Page images and extracted text:
"""

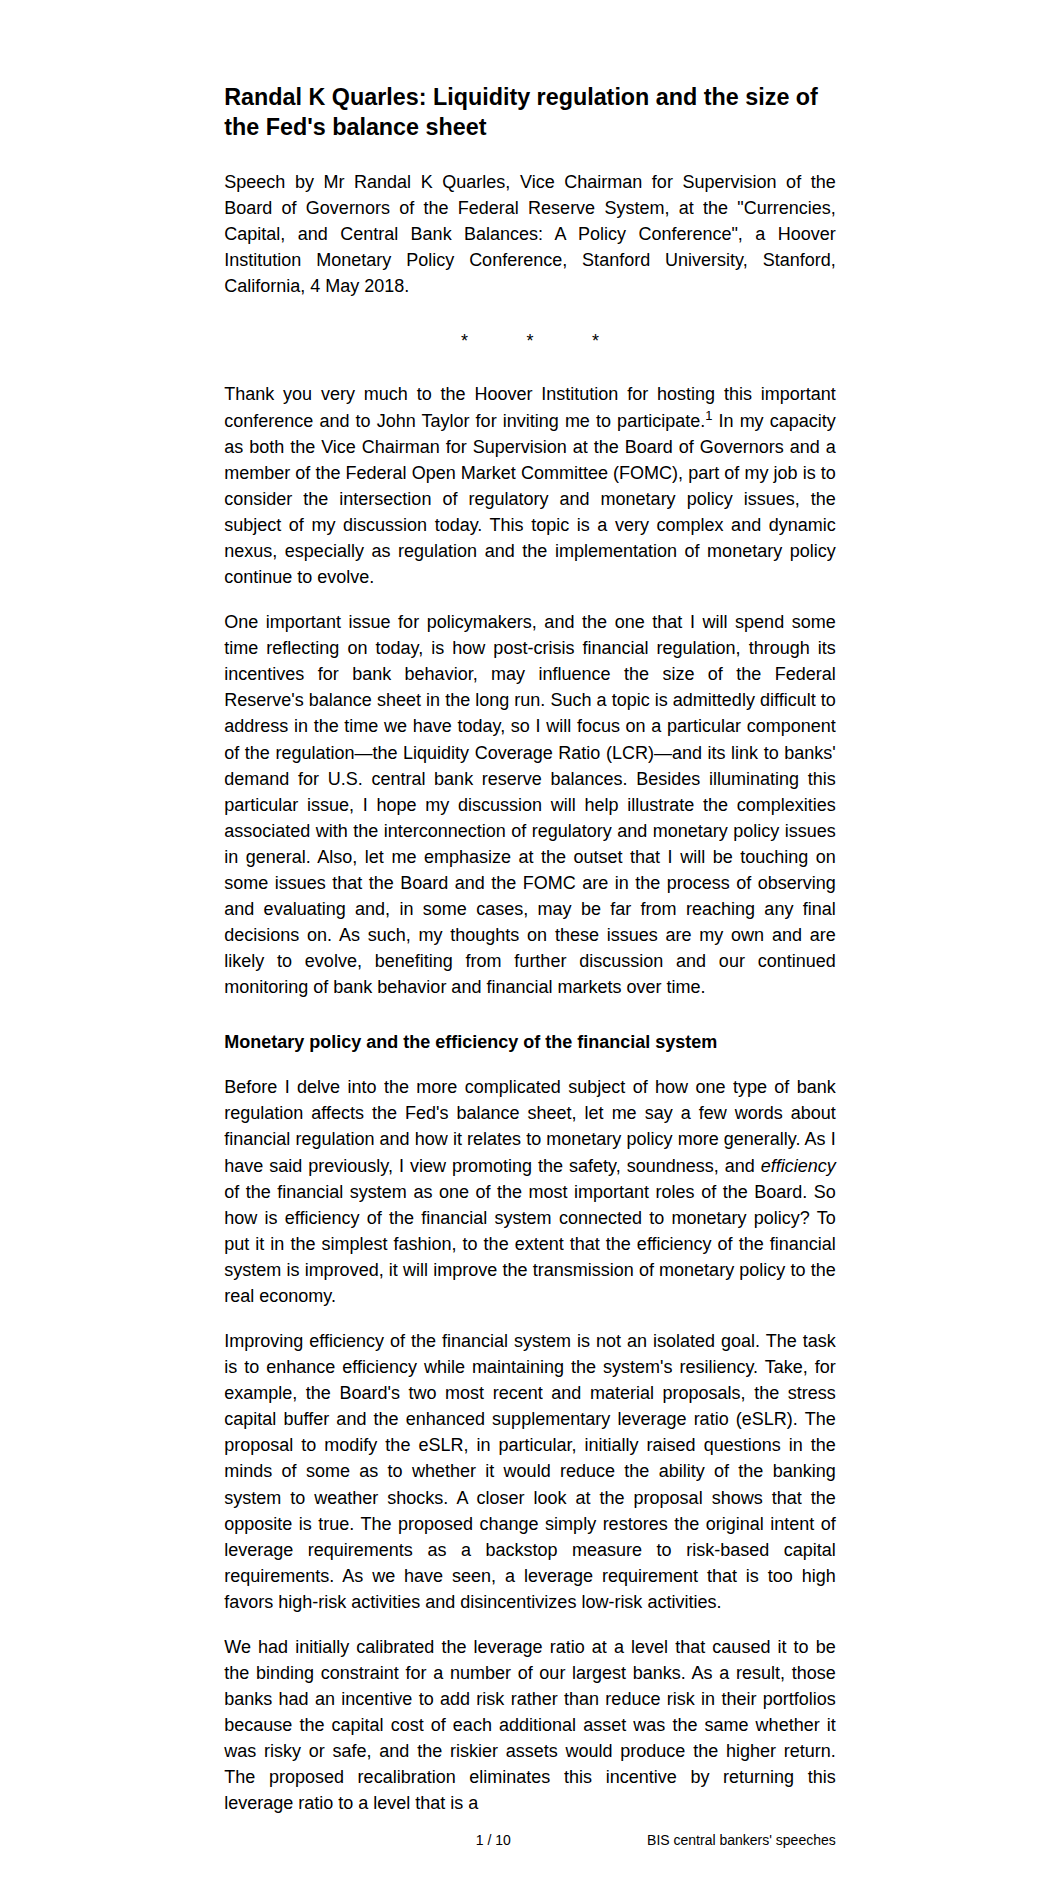Randal K Quarles: Liquidity regulation and the size of the Fed's balance sheet
Speech by Mr Randal K Quarles, Vice Chairman for Supervision of the Board of Governors of the Federal Reserve System, at the "Currencies, Capital, and Central Bank Balances: A Policy Conference", a Hoover Institution Monetary Policy Conference, Stanford University, Stanford, California, 4 May 2018.
* * *
Thank you very much to the Hoover Institution for hosting this important conference and to John Taylor for inviting me to participate.1 In my capacity as both the Vice Chairman for Supervision at the Board of Governors and a member of the Federal Open Market Committee (FOMC), part of my job is to consider the intersection of regulatory and monetary policy issues, the subject of my discussion today. This topic is a very complex and dynamic nexus, especially as regulation and the implementation of monetary policy continue to evolve.
One important issue for policymakers, and the one that I will spend some time reflecting on today, is how post-crisis financial regulation, through its incentives for bank behavior, may influence the size of the Federal Reserve's balance sheet in the long run. Such a topic is admittedly difficult to address in the time we have today, so I will focus on a particular component of the regulation—the Liquidity Coverage Ratio (LCR)—and its link to banks' demand for U.S. central bank reserve balances. Besides illuminating this particular issue, I hope my discussion will help illustrate the complexities associated with the interconnection of regulatory and monetary policy issues in general. Also, let me emphasize at the outset that I will be touching on some issues that the Board and the FOMC are in the process of observing and evaluating and, in some cases, may be far from reaching any final decisions on. As such, my thoughts on these issues are my own and are likely to evolve, benefiting from further discussion and our continued monitoring of bank behavior and financial markets over time.
Monetary policy and the efficiency of the financial system
Before I delve into the more complicated subject of how one type of bank regulation affects the Fed's balance sheet, let me say a few words about financial regulation and how it relates to monetary policy more generally. As I have said previously, I view promoting the safety, soundness, and efficiency of the financial system as one of the most important roles of the Board. So how is efficiency of the financial system connected to monetary policy? To put it in the simplest fashion, to the extent that the efficiency of the financial system is improved, it will improve the transmission of monetary policy to the real economy.
Improving efficiency of the financial system is not an isolated goal. The task is to enhance efficiency while maintaining the system's resiliency. Take, for example, the Board's two most recent and material proposals, the stress capital buffer and the enhanced supplementary leverage ratio (eSLR). The proposal to modify the eSLR, in particular, initially raised questions in the minds of some as to whether it would reduce the ability of the banking system to weather shocks. A closer look at the proposal shows that the opposite is true. The proposed change simply restores the original intent of leverage requirements as a backstop measure to risk-based capital requirements. As we have seen, a leverage requirement that is too high favors high-risk activities and disincentivizes low-risk activities.
We had initially calibrated the leverage ratio at a level that caused it to be the binding constraint for a number of our largest banks. As a result, those banks had an incentive to add risk rather than reduce risk in their portfolios because the capital cost of each additional asset was the same whether it was risky or safe, and the riskier assets would produce the higher return. The proposed recalibration eliminates this incentive by returning this leverage ratio to a level that is a
1 / 10 BIS central bankers' speeches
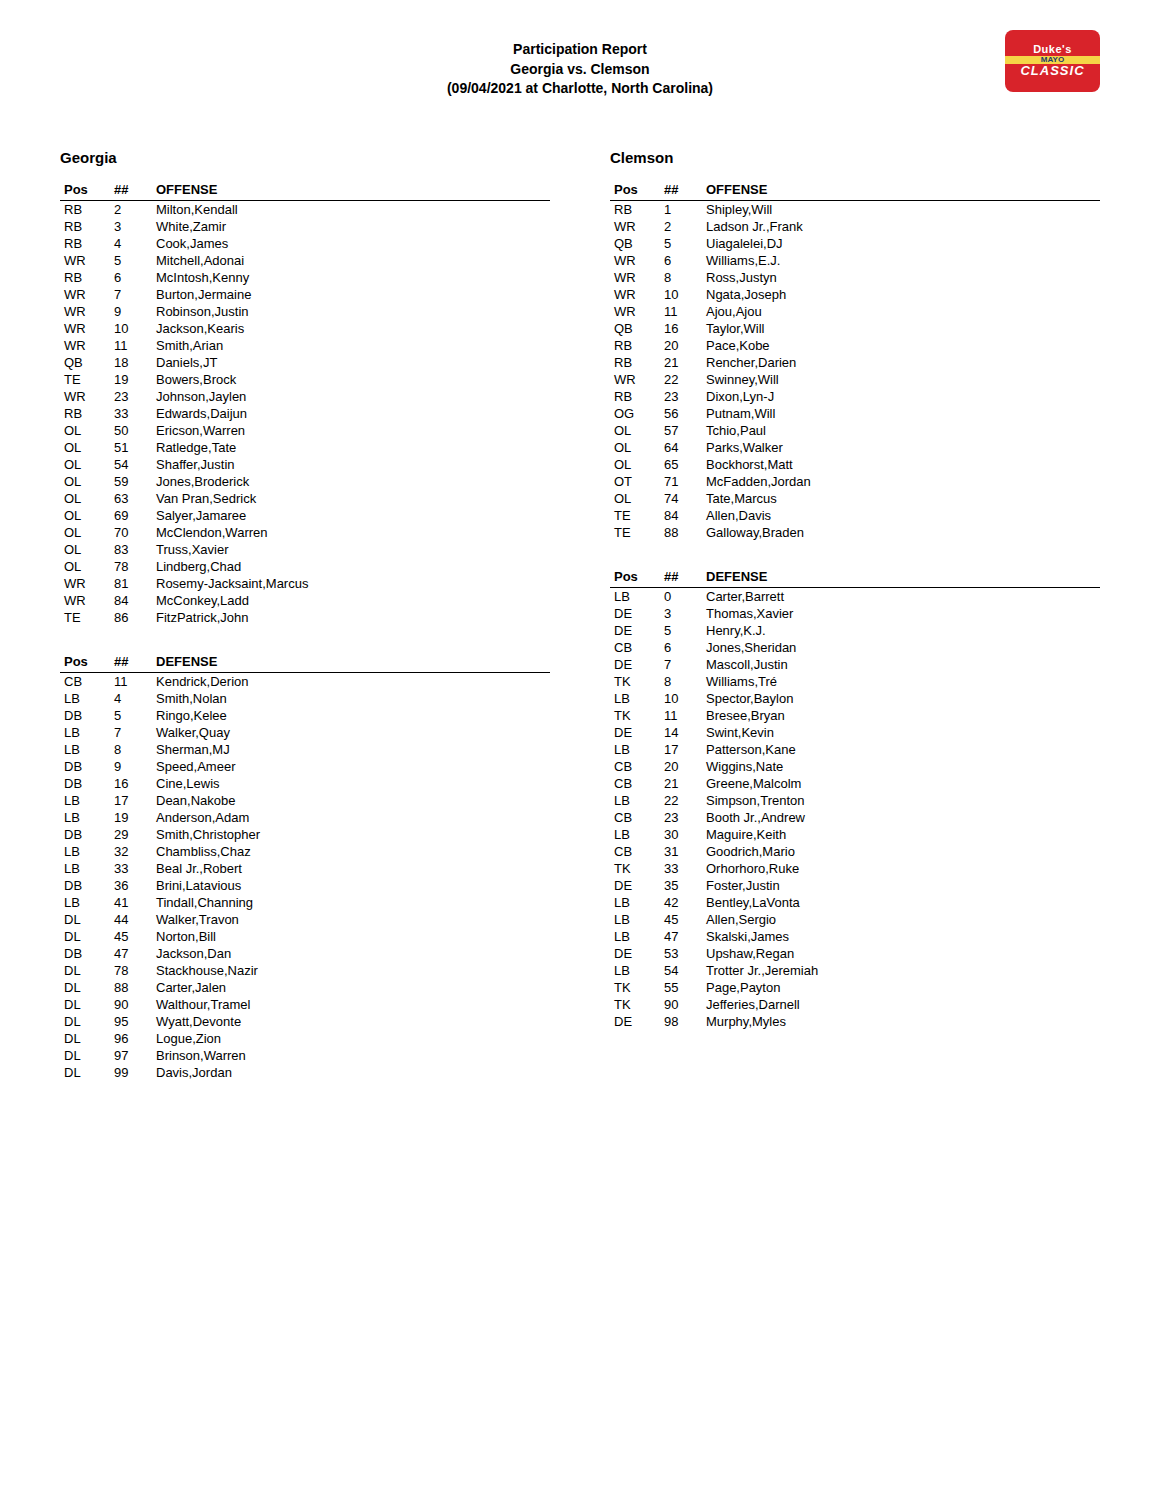Participation Report
Georgia vs. Clemson
(09/04/2021 at Charlotte, North Carolina)
Duke's MAYO CLASSIC
Georgia
| Pos | ## | OFFENSE |
| --- | --- | --- |
| RB | 2 | Milton,Kendall |
| RB | 3 | White,Zamir |
| RB | 4 | Cook,James |
| WR | 5 | Mitchell,Adonai |
| RB | 6 | McIntosh,Kenny |
| WR | 7 | Burton,Jermaine |
| WR | 9 | Robinson,Justin |
| WR | 10 | Jackson,Kearis |
| WR | 11 | Smith,Arian |
| QB | 18 | Daniels,JT |
| TE | 19 | Bowers,Brock |
| WR | 23 | Johnson,Jaylen |
| RB | 33 | Edwards,Daijun |
| OL | 50 | Ericson,Warren |
| OL | 51 | Ratledge,Tate |
| OL | 54 | Shaffer,Justin |
| OL | 59 | Jones,Broderick |
| OL | 63 | Van Pran,Sedrick |
| OL | 69 | Salyer,Jamaree |
| OL | 70 | McClendon,Warren |
| OL | 83 | Truss,Xavier |
| OL | 78 | Lindberg,Chad |
| WR | 81 | Rosemy-Jacksaint,Marcus |
| WR | 84 | McConkey,Ladd |
| TE | 86 | FitzPatrick,John |
| Pos | ## | DEFENSE |
| --- | --- | --- |
| CB | 11 | Kendrick,Derion |
| LB | 4 | Smith,Nolan |
| DB | 5 | Ringo,Kelee |
| LB | 7 | Walker,Quay |
| LB | 8 | Sherman,MJ |
| DB | 9 | Speed,Ameer |
| DB | 16 | Cine,Lewis |
| LB | 17 | Dean,Nakobe |
| LB | 19 | Anderson,Adam |
| DB | 29 | Smith,Christopher |
| LB | 32 | Chambliss,Chaz |
| LB | 33 | Beal Jr.,Robert |
| DB | 36 | Brini,Latavious |
| LB | 41 | Tindall,Channing |
| DL | 44 | Walker,Travon |
| DL | 45 | Norton,Bill |
| DB | 47 | Jackson,Dan |
| DL | 78 | Stackhouse,Nazir |
| DL | 88 | Carter,Jalen |
| DL | 90 | Walthour,Tramel |
| DL | 95 | Wyatt,Devonte |
| DL | 96 | Logue,Zion |
| DL | 97 | Brinson,Warren |
| DL | 99 | Davis,Jordan |
Clemson
| Pos | ## | OFFENSE |
| --- | --- | --- |
| RB | 1 | Shipley,Will |
| WR | 2 | Ladson Jr.,Frank |
| QB | 5 | Uiagalelei,DJ |
| WR | 6 | Williams,E.J. |
| WR | 8 | Ross,Justyn |
| WR | 10 | Ngata,Joseph |
| WR | 11 | Ajou,Ajou |
| QB | 16 | Taylor,Will |
| RB | 20 | Pace,Kobe |
| RB | 21 | Rencher,Darien |
| WR | 22 | Swinney,Will |
| RB | 23 | Dixon,Lyn-J |
| OG | 56 | Putnam,Will |
| OL | 57 | Tchio,Paul |
| OL | 64 | Parks,Walker |
| OL | 65 | Bockhorst,Matt |
| OT | 71 | McFadden,Jordan |
| OL | 74 | Tate,Marcus |
| TE | 84 | Allen,Davis |
| TE | 88 | Galloway,Braden |
| Pos | ## | DEFENSE |
| --- | --- | --- |
| LB | 0 | Carter,Barrett |
| DE | 3 | Thomas,Xavier |
| DE | 5 | Henry,K.J. |
| CB | 6 | Jones,Sheridan |
| DE | 7 | Mascoll,Justin |
| TK | 8 | Williams,Tré |
| LB | 10 | Spector,Baylon |
| TK | 11 | Bresee,Bryan |
| DE | 14 | Swint,Kevin |
| LB | 17 | Patterson,Kane |
| CB | 20 | Wiggins,Nate |
| CB | 21 | Greene,Malcolm |
| LB | 22 | Simpson,Trenton |
| CB | 23 | Booth Jr.,Andrew |
| LB | 30 | Maguire,Keith |
| CB | 31 | Goodrich,Mario |
| TK | 33 | Orhorhoro,Ruke |
| DE | 35 | Foster,Justin |
| LB | 42 | Bentley,LaVonta |
| LB | 45 | Allen,Sergio |
| LB | 47 | Skalski,James |
| DE | 53 | Upshaw,Regan |
| LB | 54 | Trotter Jr.,Jeremiah |
| TK | 55 | Page,Payton |
| TK | 90 | Jefferies,Darnell |
| DE | 98 | Murphy,Myles |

"""

### What is expected
Could you return all lines from the records that include the word "Warren"?

### Written answer
| OL | 50 | Ericson,Warren |
| OL | 70 | McClendon,Warren |
| DL | 97 | Brinson,Warren |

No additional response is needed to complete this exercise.